• [GOAL OF THE EXERCISE]: Tally the lines in these records that hold the string "changes", and reply with the number alone.

• [INPUT FOR THIS TASK]:
# # # #

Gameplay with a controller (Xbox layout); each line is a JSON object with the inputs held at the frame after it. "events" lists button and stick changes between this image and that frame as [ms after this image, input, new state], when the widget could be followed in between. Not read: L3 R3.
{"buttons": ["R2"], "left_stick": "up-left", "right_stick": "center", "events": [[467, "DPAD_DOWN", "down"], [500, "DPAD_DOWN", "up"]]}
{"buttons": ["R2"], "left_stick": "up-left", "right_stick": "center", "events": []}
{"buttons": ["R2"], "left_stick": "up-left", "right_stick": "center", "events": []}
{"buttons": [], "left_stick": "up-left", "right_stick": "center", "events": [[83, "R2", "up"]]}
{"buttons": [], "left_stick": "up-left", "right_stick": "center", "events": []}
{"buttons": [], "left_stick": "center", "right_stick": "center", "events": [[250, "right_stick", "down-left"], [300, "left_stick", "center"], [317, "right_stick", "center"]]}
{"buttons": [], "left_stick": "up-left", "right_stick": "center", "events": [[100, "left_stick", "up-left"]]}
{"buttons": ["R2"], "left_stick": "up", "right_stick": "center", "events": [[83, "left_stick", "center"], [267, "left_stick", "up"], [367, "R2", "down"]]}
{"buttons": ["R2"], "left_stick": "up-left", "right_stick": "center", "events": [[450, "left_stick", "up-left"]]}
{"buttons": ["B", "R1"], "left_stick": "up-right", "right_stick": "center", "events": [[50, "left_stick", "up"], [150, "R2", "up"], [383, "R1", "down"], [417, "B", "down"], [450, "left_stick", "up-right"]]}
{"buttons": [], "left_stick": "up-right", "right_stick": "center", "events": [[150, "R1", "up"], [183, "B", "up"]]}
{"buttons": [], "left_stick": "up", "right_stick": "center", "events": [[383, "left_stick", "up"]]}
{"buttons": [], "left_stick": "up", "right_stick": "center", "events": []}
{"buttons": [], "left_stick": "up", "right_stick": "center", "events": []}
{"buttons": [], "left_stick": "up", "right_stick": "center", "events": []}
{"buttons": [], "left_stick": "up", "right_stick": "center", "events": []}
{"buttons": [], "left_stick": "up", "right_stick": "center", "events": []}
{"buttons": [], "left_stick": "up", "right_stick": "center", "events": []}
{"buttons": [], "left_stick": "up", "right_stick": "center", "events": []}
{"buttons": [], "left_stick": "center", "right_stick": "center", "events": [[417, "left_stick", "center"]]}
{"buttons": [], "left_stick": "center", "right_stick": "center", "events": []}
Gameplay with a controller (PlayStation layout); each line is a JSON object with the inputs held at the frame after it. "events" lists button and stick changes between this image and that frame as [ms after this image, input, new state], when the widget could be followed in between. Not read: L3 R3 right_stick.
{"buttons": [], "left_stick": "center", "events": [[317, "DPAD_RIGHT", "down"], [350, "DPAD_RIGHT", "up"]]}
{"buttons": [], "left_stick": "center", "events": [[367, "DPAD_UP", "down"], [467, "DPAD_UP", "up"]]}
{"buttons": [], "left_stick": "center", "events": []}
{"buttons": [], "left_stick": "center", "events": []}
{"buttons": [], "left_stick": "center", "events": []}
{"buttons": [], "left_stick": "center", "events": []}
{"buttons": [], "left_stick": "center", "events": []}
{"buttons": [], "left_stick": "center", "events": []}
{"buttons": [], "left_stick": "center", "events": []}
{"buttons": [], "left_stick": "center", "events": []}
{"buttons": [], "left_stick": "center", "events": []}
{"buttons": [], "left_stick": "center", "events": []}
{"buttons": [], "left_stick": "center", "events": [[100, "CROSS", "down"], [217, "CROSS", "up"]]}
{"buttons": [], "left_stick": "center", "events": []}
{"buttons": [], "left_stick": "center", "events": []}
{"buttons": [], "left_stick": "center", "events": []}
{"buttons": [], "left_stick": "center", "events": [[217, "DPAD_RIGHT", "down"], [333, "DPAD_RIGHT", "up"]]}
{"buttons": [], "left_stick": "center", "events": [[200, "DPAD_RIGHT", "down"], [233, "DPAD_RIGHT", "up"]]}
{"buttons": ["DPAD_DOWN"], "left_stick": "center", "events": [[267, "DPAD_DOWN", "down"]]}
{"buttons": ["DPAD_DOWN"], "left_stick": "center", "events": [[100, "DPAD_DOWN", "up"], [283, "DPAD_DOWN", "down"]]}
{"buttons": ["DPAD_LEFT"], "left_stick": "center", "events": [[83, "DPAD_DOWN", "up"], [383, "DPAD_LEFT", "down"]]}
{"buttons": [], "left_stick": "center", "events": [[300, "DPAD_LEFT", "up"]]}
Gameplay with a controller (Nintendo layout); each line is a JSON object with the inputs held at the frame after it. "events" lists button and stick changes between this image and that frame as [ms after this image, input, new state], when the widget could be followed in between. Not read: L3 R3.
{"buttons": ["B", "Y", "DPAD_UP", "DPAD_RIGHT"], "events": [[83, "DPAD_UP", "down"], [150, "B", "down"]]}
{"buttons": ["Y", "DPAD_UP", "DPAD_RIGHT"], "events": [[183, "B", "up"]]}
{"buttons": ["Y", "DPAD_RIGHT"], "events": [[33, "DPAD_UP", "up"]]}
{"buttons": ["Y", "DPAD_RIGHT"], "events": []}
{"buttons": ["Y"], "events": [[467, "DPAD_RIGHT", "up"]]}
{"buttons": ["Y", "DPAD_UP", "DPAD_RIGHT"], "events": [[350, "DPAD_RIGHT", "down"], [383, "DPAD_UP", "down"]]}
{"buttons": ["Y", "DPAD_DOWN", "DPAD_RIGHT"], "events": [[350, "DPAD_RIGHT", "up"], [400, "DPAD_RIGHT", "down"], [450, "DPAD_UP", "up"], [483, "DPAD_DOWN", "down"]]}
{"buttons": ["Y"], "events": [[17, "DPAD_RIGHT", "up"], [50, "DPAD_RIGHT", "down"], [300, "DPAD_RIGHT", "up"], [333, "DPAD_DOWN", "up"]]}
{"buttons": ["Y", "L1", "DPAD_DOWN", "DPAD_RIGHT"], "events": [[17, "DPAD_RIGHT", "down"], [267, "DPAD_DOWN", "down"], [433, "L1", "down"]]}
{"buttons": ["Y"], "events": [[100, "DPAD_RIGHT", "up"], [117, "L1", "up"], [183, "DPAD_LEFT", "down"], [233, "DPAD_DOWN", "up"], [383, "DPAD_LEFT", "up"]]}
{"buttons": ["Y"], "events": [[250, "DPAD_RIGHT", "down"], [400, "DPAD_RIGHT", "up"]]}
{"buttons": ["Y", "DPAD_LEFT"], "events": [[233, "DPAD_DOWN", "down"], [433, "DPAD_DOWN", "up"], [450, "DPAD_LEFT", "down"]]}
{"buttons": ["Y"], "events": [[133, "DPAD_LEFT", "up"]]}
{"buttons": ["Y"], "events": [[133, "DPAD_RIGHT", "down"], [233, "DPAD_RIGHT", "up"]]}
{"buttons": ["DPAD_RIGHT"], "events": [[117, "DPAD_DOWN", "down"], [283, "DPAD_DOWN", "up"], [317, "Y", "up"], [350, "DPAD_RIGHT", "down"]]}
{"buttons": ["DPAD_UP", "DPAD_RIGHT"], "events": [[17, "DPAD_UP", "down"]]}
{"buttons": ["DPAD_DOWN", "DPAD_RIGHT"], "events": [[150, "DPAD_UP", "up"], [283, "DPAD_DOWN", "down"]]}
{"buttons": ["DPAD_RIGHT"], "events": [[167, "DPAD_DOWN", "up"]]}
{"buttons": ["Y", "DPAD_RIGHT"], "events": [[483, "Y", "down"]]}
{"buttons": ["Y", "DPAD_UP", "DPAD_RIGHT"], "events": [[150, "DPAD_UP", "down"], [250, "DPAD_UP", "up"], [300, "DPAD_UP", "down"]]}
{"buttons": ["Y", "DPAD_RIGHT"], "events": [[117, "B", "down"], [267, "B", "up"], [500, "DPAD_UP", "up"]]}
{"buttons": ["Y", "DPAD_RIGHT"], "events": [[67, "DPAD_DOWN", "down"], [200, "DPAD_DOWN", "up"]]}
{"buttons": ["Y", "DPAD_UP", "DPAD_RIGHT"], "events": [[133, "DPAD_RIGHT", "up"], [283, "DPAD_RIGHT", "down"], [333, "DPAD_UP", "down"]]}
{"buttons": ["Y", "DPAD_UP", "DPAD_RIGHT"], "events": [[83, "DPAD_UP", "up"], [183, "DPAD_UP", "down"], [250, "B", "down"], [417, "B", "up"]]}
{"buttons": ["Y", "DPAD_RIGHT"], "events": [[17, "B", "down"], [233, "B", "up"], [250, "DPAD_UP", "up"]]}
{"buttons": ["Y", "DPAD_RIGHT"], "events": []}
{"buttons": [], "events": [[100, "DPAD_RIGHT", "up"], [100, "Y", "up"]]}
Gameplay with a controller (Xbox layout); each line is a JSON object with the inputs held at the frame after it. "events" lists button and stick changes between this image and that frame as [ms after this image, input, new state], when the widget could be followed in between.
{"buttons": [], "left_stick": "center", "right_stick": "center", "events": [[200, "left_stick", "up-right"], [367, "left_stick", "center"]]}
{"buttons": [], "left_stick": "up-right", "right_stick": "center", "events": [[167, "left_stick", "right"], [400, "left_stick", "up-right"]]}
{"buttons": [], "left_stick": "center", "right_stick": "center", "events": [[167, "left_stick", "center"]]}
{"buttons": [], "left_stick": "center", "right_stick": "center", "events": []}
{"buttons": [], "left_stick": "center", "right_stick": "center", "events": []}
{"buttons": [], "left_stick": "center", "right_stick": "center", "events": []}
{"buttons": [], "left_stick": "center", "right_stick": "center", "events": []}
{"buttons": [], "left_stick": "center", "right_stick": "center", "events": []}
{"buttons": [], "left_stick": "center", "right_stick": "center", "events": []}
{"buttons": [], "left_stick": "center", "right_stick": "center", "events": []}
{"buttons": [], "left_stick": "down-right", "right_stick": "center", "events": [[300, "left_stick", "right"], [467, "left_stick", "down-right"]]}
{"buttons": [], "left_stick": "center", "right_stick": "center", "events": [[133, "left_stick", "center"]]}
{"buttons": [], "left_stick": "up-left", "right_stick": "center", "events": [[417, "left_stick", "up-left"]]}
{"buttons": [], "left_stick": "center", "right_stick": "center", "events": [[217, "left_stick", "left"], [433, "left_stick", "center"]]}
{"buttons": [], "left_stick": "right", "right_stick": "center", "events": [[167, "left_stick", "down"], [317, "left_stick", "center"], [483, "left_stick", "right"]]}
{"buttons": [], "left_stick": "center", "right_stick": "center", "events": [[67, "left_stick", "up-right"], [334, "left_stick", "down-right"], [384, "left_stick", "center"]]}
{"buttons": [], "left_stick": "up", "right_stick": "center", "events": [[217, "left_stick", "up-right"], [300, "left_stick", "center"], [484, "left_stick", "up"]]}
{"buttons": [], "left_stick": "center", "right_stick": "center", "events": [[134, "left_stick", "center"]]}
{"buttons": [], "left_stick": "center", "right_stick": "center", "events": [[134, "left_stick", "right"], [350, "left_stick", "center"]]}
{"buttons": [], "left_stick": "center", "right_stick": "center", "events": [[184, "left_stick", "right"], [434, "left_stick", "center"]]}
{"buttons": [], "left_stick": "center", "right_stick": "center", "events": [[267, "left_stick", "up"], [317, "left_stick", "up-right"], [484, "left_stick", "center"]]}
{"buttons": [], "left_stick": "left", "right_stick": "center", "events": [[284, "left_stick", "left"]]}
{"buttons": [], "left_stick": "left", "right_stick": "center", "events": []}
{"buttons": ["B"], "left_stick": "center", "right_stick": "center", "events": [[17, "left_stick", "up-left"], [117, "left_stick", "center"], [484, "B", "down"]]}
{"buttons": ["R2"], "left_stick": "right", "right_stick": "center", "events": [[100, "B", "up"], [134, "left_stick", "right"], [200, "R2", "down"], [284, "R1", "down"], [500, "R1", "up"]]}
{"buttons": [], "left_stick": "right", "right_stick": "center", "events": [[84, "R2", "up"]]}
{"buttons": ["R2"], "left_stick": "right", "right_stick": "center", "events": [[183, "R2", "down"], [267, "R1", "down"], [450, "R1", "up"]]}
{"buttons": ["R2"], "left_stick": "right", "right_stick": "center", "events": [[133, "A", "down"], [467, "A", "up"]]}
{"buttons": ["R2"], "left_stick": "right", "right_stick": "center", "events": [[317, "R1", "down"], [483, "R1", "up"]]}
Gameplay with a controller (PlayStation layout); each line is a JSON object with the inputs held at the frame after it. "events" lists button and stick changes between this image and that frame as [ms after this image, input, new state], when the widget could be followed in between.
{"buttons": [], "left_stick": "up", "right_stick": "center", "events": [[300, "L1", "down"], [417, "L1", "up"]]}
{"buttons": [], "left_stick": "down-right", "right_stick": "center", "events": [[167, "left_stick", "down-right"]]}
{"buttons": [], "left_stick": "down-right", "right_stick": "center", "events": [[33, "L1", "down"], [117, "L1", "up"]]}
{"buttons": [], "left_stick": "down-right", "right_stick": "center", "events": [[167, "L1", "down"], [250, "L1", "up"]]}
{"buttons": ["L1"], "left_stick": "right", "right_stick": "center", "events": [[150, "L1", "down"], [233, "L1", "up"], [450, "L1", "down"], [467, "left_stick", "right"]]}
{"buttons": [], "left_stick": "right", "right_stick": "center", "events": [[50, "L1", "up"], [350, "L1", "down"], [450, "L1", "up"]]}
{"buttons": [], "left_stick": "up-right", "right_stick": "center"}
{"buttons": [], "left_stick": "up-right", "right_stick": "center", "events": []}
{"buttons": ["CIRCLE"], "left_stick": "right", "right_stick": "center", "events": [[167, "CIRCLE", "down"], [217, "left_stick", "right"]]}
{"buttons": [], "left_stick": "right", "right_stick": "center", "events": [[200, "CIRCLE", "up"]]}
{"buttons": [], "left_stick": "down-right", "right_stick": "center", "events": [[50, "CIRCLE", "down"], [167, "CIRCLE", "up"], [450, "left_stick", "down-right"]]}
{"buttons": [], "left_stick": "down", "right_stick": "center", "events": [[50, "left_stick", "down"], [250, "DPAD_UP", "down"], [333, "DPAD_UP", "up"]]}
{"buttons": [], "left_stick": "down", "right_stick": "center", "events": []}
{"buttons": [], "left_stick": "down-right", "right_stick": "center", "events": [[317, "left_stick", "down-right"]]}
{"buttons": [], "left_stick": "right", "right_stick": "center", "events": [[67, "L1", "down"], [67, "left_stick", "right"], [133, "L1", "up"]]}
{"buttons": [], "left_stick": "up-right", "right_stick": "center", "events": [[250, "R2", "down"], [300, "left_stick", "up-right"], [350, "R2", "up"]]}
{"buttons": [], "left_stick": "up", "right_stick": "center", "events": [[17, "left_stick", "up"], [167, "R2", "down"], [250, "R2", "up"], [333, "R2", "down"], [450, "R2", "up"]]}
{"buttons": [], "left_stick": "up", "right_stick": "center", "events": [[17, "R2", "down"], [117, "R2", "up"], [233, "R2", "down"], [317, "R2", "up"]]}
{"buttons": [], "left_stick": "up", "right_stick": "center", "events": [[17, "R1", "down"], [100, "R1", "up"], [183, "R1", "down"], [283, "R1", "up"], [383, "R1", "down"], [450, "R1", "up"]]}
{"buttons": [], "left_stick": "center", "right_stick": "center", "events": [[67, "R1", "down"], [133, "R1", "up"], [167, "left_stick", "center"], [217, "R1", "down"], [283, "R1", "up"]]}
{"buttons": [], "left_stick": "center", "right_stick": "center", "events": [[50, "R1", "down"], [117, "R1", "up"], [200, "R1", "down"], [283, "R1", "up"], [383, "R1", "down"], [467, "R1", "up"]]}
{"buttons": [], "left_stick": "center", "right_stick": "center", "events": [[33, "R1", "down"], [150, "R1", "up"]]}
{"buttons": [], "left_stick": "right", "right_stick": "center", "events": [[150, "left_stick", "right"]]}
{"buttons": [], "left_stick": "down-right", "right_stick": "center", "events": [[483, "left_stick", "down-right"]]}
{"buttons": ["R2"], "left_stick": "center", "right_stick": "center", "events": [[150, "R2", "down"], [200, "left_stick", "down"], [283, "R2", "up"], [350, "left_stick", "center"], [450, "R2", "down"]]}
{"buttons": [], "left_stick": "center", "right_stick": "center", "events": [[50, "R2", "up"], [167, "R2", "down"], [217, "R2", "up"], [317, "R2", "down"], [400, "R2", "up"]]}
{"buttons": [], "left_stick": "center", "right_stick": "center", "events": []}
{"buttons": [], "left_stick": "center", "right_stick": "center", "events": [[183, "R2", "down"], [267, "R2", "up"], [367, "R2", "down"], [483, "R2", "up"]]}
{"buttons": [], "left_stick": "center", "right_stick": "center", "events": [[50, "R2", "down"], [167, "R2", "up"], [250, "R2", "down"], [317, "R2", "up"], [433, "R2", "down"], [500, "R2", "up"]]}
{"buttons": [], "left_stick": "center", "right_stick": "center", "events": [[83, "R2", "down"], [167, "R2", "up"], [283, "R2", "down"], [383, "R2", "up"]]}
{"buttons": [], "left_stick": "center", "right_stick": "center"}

# # # #

• [SOLUTION TO THIS PROBLEM]: 5